*** Records for this task Section Begins ***

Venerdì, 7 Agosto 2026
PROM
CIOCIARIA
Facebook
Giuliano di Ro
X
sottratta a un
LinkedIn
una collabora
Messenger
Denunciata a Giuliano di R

*** Records for this task Section Ends ***

Work to complete — Copy every line of the records above exactly.

Solution to the exercise —
Venerdì, 7 Agosto 2026
PROM
CIOCIARIA
Facebook
Giuliano di Ro
X
sottratta a un
LinkedIn
una collabora
Messenger
Denunciata a Giuliano di R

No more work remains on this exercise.